A Napoléon
De lumière et d’obscurité,
De néant et de gloire étonnant assemblage,
Astre fatal aux rois comme à la liberté;
Au plus haut de ton cours porté par un orage,
Et par un orage emporté,
Toi, qui n’as rien connu, dans ton sanglant passage,
D’égal à ton bonheur que ton adversité;
Dieu mortel, sous tes pieds les monts courbant leurs têtes
T’ouvraient un chemin triomphal;
Les élémens soumis attendaient ton signal;
D’une nuit pluvieuse écartant les tempêtes,
Pour éclairer tes fêtes,
Le soleil t’annonçait sur son char radieux;
L’Europe t’admirait dans une horreur profonde,
Et le son de ta voix, un signe de tes yeux,
Donnaient une secousse au monde.
Ton souffle du chaos faisait sortir les lois;
Ton image insultait aux dépouilles des rois,
Et, debout sur l’airain de leurs foudres guerrières,
Entretenait le ciel du bruit de tes exploits.
Les cultes renaissans, étonnés d’être frères,
Sur leurs autels rivaux, qui fumaient à la fois,
Pour toi confondaient leurs prières.
Conservez, disaient-ils, le vainqueur du Thabor,
Conservez le vainqueur du Tibre;
Que n’ont-ils pour ta gloire ajouté plus encor:
Dieu juste, conservez le roi d’un peuple libre!

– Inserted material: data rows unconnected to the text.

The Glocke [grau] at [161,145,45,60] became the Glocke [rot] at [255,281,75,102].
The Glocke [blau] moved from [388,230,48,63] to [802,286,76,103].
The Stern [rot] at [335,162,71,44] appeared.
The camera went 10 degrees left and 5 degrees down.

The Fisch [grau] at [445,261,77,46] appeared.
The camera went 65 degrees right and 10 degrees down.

Tu régnerais encor si tu l’avais voulu.
Fils de la Liberté, tu détrônas ta mère.
Armé contre ses droits d’un pouvoir éphémère,
Tu croyais l’accabler, tu l’avais résolu!

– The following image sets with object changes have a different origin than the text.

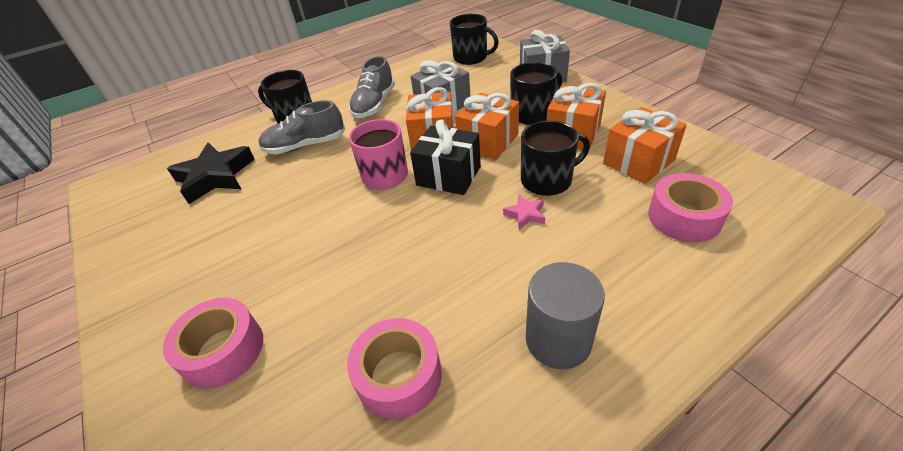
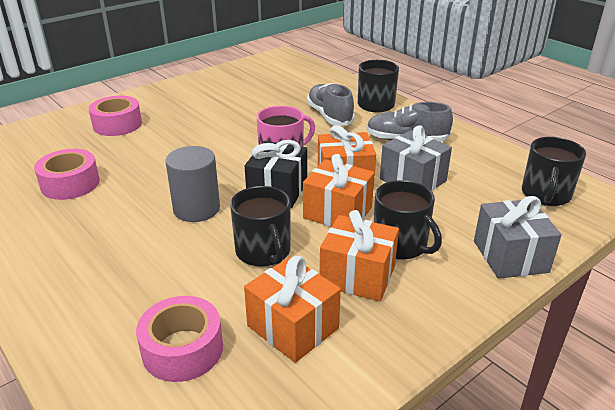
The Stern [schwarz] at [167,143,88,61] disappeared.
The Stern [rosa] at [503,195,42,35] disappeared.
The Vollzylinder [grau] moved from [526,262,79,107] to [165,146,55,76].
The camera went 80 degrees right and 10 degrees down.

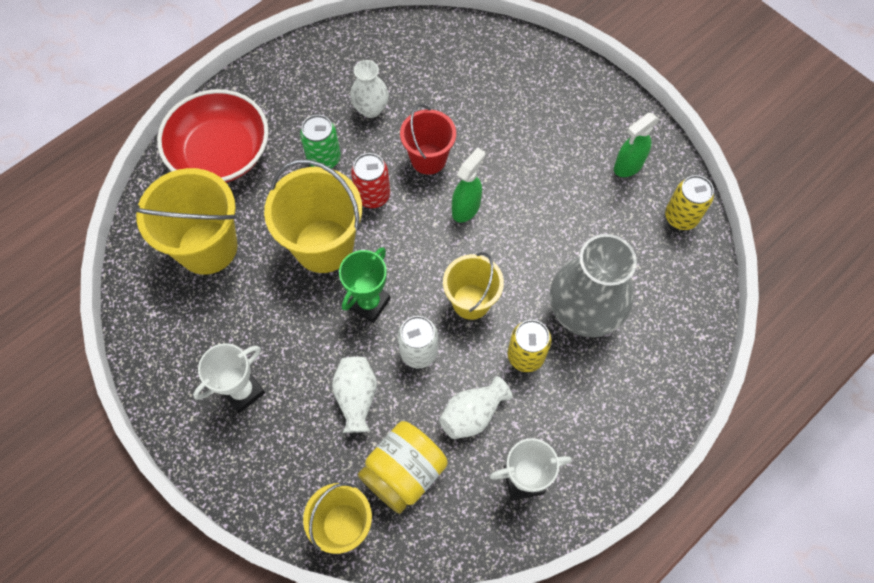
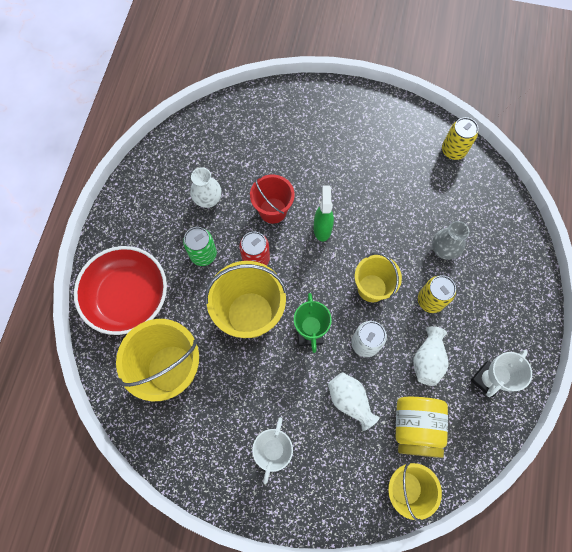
The Vase [grau] at [550,234,87,103] changed to 0.53 times the size.
The Sprühflasche [grün] at [614,113,45,64] disappeared.
The camera went 35 degrees left and 5 degrees up.

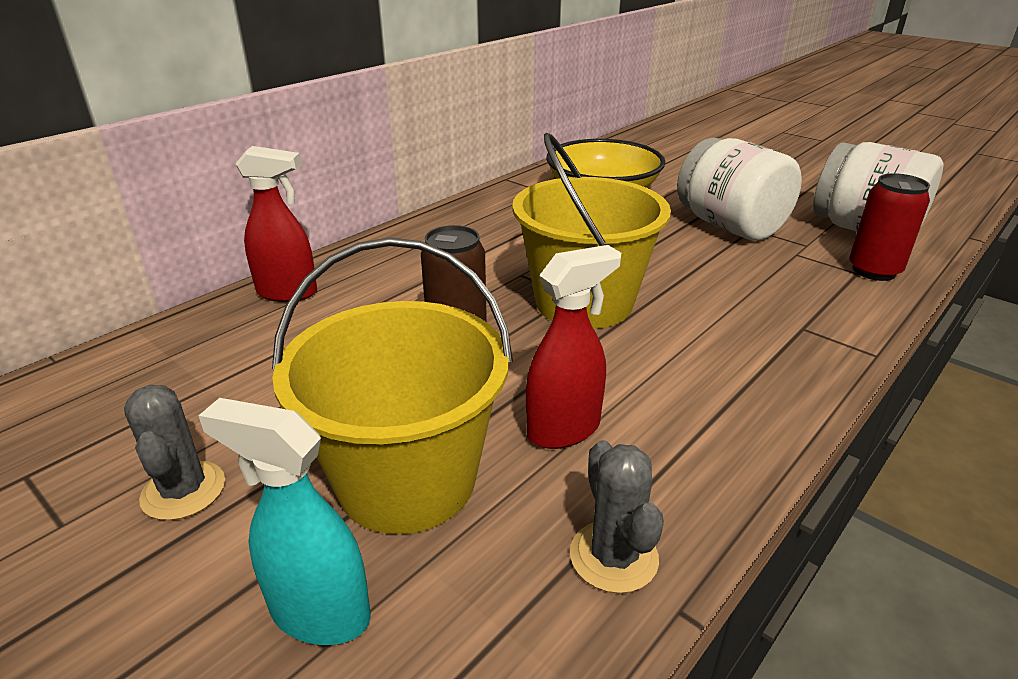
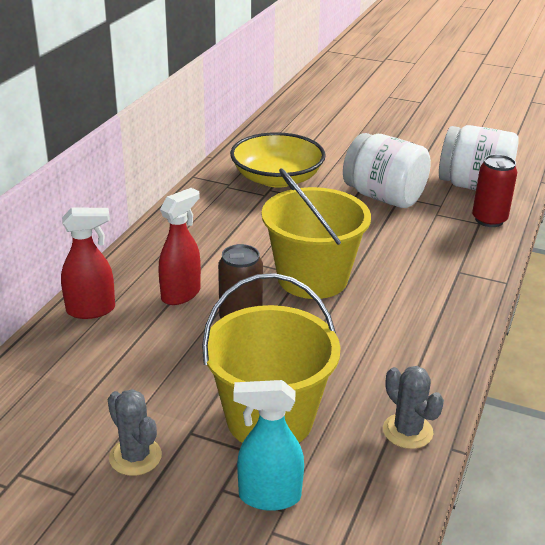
The Sprühflasche [rot] moved from [526,245,95,204] to [159,188,42,117].
The camera went 20 degrees left and 0 degrees up.

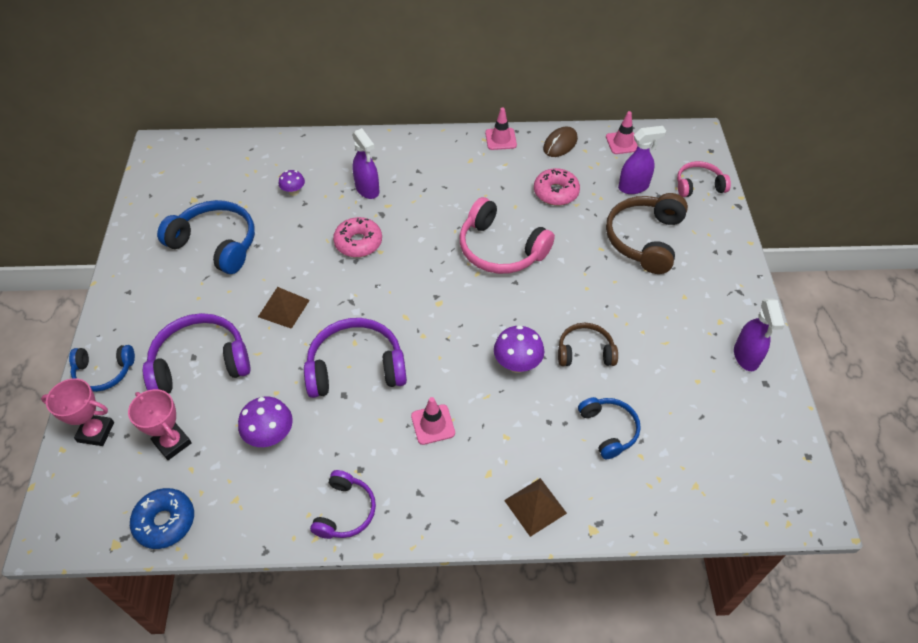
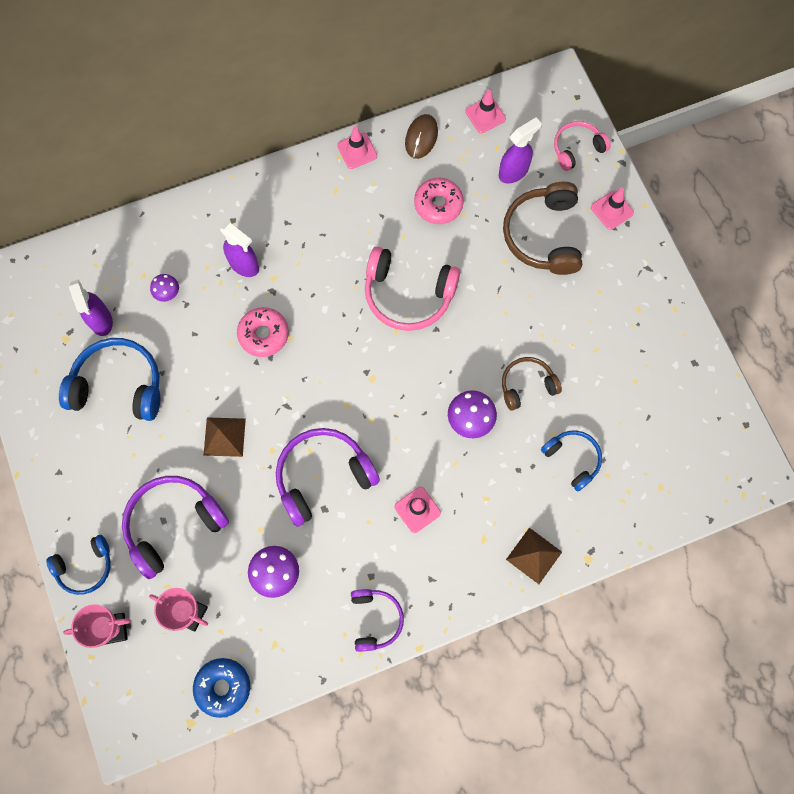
The Sprühflasche [lila] moved from [734,299,51,72] to [69,279,44,57].
The Leitkegel [rosa] at [591,188,43,42] appeared.
The camera went 20 degrees left and 20 degrees up.

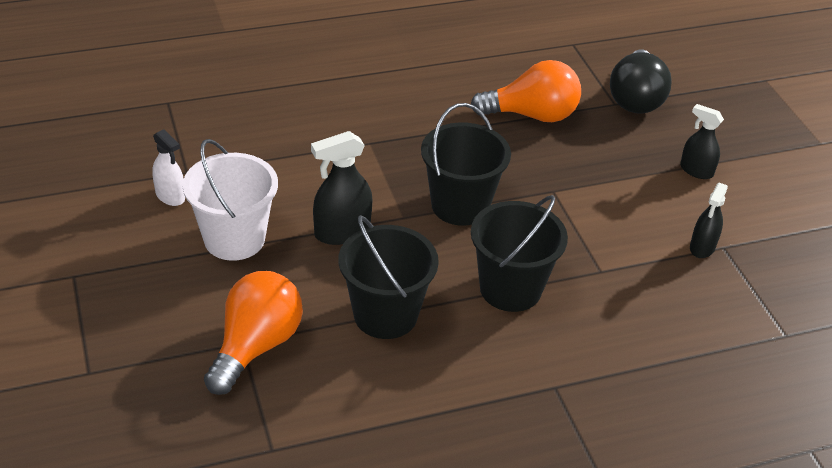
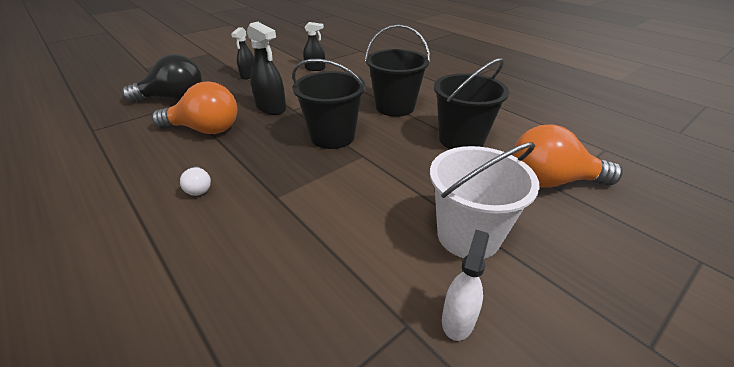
The Sprühflasche [schwarz] moved from [311,131,61,114] to [247,22,39,93].
The Glühbirne [orange] at [471,60,110,62] turned 120 degrees clockwise.
The Glühbirne [weiß] at [180,166,31,30] appeared.
The camera went 110 degrees left and 5 degrees down.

Mais le tombeau creusé pour elle
Dévore tôt ou tard le monarque absolu;
Un tyran tombe ou meurt; seule elle est immortelle.
Justice, droits, sermens, peux-tu rien respecter?
D’un antique lien périsse la mémoire!
L’Espagne est notre soeur de dangers et de gloire;
Tu la veux pour esclave, et n’osant ajouter
À ta double couronne un nouveau diadème,
Sur son trône conquis ton orgueil veut jeter
Un simulacre de toi-même.
Mais non, tu l’espérais en vain.
Ses prélats, ses guerriers l’un l’autre s’excitèrent,
Les croyances du peuple à leur voix s’exaltèrent.
Quels signes précurseurs d’un désastre prochain!